Typisch sei der Fall eines Vaters, dessen Kind an einer seltenen Erkrankung litt, die zu einem Abbau des Gehirns führte. Er lehnte die Behandlung ab mit der Begründung, dass ein Erfolg oder gar eine Heilung nur dazu führe, dass das Kind dann eine andere Krankheit entwickle. Das Leiden könne nur durch die Umkehr zu Gott überwunden werden; eine Meinung, die laut Aksu viele seiner Patienten vertreten. Was der Mensch tun könne sei: sich in Geduld üben, beten, Gott um Hilfe bitten, niemals „explodieren“.

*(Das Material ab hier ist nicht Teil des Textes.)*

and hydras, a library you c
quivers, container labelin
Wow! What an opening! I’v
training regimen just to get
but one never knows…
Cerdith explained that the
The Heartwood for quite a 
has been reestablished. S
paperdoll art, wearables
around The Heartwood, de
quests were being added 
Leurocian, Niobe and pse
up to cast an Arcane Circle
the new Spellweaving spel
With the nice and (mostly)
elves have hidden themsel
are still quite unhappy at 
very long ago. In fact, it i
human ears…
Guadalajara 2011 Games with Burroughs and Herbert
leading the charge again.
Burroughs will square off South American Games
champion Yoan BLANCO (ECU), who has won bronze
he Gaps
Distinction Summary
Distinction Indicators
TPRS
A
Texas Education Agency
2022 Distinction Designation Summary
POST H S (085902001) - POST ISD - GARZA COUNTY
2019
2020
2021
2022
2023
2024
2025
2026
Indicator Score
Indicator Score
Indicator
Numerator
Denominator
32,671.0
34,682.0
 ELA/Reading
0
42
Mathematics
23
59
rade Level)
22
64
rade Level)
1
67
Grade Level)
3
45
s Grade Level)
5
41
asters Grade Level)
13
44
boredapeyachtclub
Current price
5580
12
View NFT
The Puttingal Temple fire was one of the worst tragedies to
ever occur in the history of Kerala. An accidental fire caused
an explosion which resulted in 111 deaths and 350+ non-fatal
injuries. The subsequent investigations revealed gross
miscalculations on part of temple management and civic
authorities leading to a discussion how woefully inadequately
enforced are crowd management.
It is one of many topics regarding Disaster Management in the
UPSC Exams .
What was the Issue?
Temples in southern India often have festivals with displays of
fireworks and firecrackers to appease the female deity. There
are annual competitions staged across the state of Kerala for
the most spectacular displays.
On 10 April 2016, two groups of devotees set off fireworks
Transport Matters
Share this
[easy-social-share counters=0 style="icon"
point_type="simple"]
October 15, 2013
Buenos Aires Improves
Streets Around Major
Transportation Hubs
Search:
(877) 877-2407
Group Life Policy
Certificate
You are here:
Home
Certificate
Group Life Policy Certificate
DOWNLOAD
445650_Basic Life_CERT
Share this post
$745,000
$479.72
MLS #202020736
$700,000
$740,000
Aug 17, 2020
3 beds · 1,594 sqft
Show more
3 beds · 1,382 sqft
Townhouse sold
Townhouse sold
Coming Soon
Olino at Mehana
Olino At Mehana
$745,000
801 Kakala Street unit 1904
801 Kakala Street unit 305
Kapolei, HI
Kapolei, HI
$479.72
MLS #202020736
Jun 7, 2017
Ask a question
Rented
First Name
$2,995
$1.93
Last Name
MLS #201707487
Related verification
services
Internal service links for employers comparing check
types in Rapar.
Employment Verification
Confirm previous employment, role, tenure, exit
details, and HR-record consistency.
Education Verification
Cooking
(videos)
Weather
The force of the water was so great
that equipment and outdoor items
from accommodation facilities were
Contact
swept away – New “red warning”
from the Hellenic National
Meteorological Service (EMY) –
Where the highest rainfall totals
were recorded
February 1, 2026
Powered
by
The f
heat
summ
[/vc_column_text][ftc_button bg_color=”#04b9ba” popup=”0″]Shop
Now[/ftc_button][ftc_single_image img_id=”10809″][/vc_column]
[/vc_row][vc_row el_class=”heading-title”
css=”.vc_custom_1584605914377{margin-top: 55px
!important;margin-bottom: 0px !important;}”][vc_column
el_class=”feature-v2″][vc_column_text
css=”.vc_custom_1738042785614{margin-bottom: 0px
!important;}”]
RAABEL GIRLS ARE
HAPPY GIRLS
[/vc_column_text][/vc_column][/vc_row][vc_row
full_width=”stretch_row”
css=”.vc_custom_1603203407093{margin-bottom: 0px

Insgesamt sind Menschen mit Migrationshintergrund nur unwesentlich häufiger krank als andere Bürger. Sie gehen auch nicht mehr oder weniger oft zum Arzt. Laut neuer Daten des Robert-Koch-Instituts in Berlin haben sie jedoch etwas häufiger Arbeitsunfälle. Außerdem leiden Migranten aus Osteuropa oder Afrika öfter an bestimmten Infektionskrankheiten, die sie aus ihren Herkunftsländern mitgebracht haben, zum Beispiel Tuberkulose oder HIV. Allerdings sind Menschen ausländischer Herkunft häufiger mit dem deutschen Gesundheitssystem unzufrieden, und zwar unabhängig davon, aus welchem Land sie kommen. Das liegt vor allem an mangelnder Aufklärung: Migranten wissen oft wenig über Abläufe und Angebote. Die Folge ist, dass sie zum Beispiel seltener die Krebsfrüherkennung, die Schwangerschaftsvorsorge oder Ernährungsberatung nutzen. Zum Zahnarzt gehen sie erst, wenn sie Schmerzen haben. Auch Psycho- oder Verhaltenstherapien nehmen Migranten kaum in Anspruch. „Psychosomatische und psychische Erkrankungen werden in die Kategorie ‚geisteskrank’ eingestuft und deshalb vehement abgewehrt“, so Yavus Yildirim-Fahlbusch.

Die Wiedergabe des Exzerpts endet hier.